Data entries
########################################
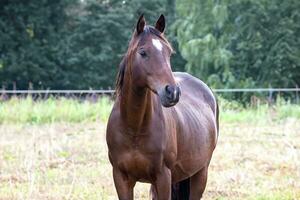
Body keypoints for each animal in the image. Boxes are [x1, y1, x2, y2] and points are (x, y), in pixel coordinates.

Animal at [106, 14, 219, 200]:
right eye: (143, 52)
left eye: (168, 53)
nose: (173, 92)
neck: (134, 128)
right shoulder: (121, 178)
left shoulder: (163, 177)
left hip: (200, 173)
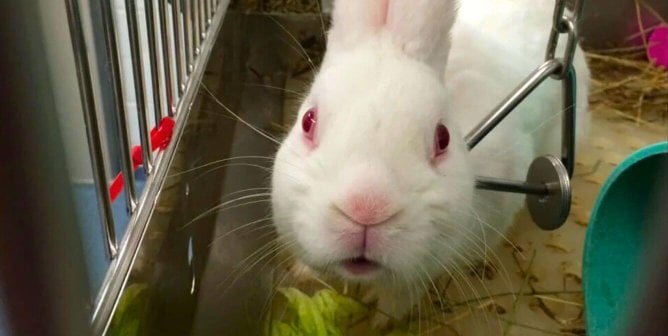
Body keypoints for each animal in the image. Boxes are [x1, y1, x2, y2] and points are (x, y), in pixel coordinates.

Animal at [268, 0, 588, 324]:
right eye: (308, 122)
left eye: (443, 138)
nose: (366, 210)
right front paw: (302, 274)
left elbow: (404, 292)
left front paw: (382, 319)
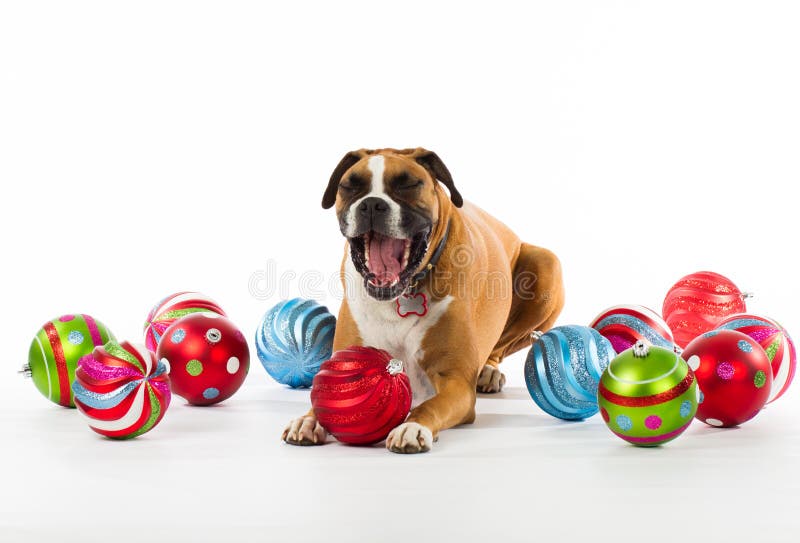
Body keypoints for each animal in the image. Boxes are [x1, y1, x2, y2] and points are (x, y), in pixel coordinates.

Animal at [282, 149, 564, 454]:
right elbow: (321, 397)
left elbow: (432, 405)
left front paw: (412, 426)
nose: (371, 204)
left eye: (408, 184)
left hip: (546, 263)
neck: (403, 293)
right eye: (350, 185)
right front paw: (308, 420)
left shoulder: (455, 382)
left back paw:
########################################
Work task: Every line above that includes the word "front" should be listed.

Response to this task:
right front paw: (302, 274)
left front paw: (382, 319)
left front paw: (412, 426)
right front paw: (308, 420)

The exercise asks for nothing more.